Erinnerungen
Nur wenige Meter von der Westseite des Lagers entfernt zieht der Don ruhig und klar seinen Lauf nach Süden. Jenseits des Don, der entlang des Stadtrands von Lebedjan einen weiten Bogen schlägt, liegt aus Sicht des Lagers westlich oben auf einer Anhöhe eine Kathedrale. Mit ihren drei bauchigen Türmen und den orthodoxen Kreuzen darauf ist sie unverwechselbar. Die Stadt Lebedjan, die die Gefangenen nie betraten, liegt ca. 3 km vom Bahnhof entfernt in südlicher Richtung auf der jenseits des Don sich erstreckenden Anhöhe. Sie befindet sich inmitten des russischen Plateaus, der großen Ebene, die ehedem selten von Bäumen bewachsen war, sondern als Steppenland vorwiegend der Viehzucht Raum bot. Lebedjan - schon damals eine Stadt von ca. 20 000 Einwohnern - liegt etwa 380 km südlich von Moskau, 50 km nordwestlich von der Bezirkshauptstadt Lipetsk und ca. 80 km nordöstlich von der nächst größeren Stadt Jelez entfernt. Das Ackerland besteht aus tiefschwarzem, fruchtbarem Boden.

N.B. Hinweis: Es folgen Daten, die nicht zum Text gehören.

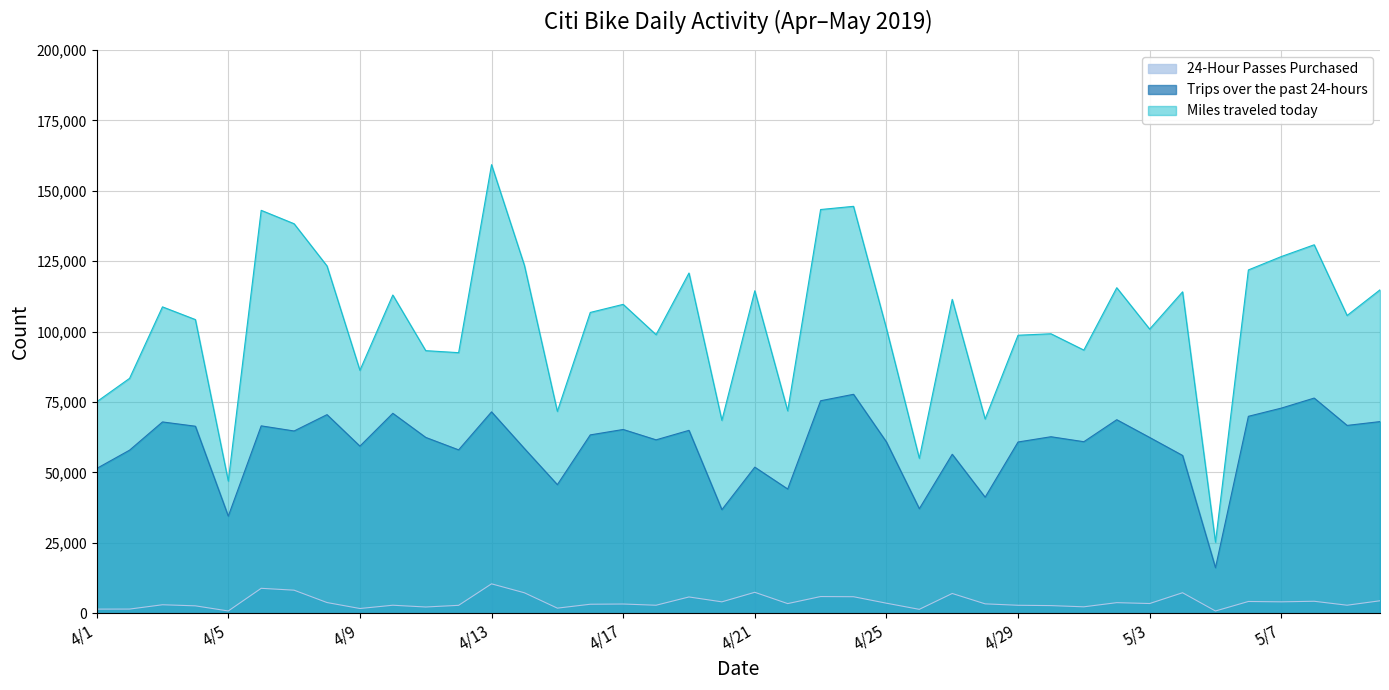

What are all the series names shown in the legend?

24-Hour Passes Purchased, Trips over the past 24-hours, Miles traveled today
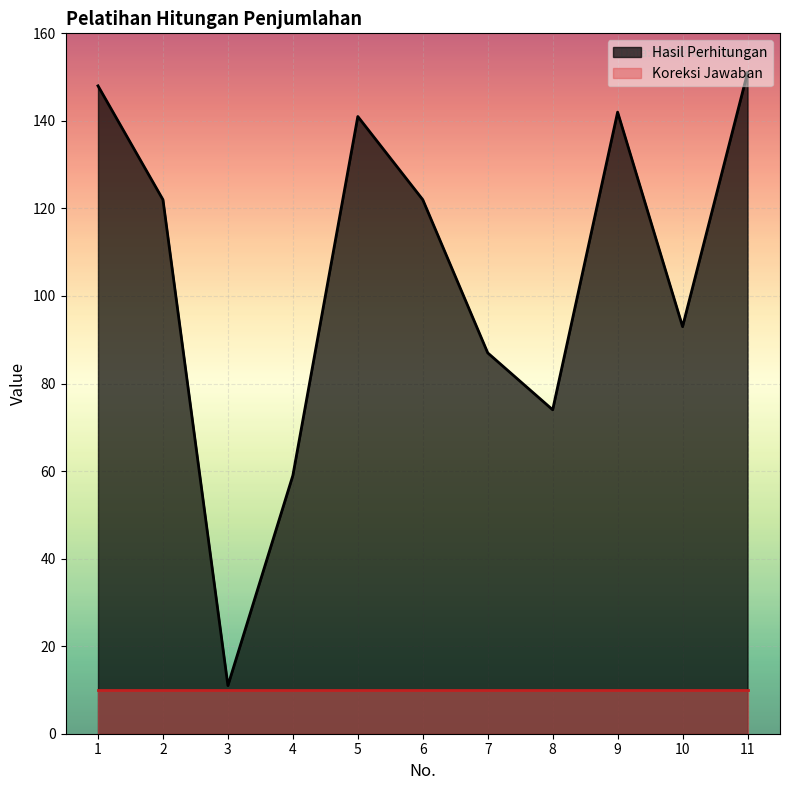

The chart shows a value of 87 at 7. True or false?

True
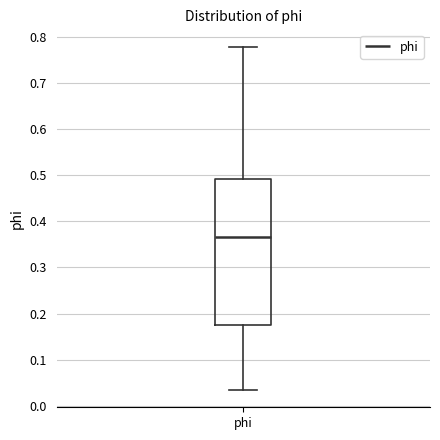

Read this box plot against the y-axis: the position of the median line, the range covered by the box, and the ends of both whiskers. The values are not printed on the chart, so give them approximately, as read against the axis.

median 0.37, box 0.18 to 0.49, whiskers 0.03 to 0.78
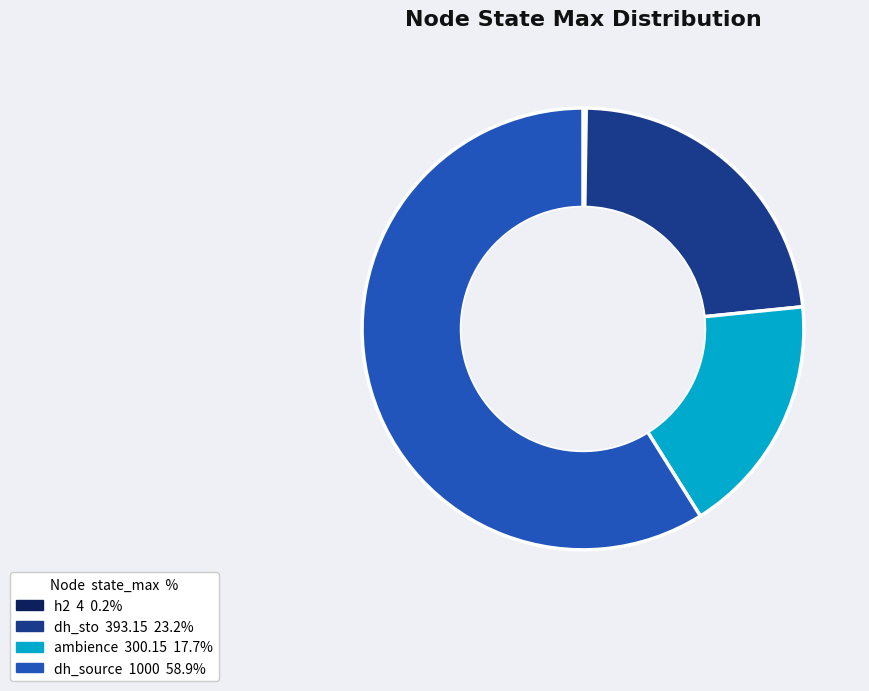

Is it true that dh_sto is 23% of the pie?

True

Die russischen Bewacher hatten selbst kaum etwas zu essen, dennoch konnten sie mitunter mit ihren Waffen Wild erlegen und waren somit in einer besseren Versorgungssituation. Den Berichten nach waren sie streng, aber nicht unmenschlich. In schwierigen Situationen siegte meist ihr Mitgefühl mit dem Elend der Gefangenen. So war es leider häufig anzutreffen, daß auf dem 30 km langen Arbeitsweg vom Waldlager, das im Nordosten von 35/I bereits seit dem I. Weltkrieg bestand, manch völlig enträfteter Gefangener nicht weiter konnte. Gemäß Befehl durfte er nicht allein zurückbleiben, sondern sollte erschossen werden. Mitgefangene entledigten sich heimlich eines Teiles der Tagesladung an gefällten Bäumen, legten ihren Kameraden auf das Gefährt und zogen ihn mit letzter Kraft in das Lager bzw. Lazarett. Als dies bemerkt wurde, griff der Bewacher unmißverständlich zu seinem Gewehr. Die Gefangenen redeten wie mit Engelszungen auf ihn ein - mit Erfolg - und der Tross zog weiter.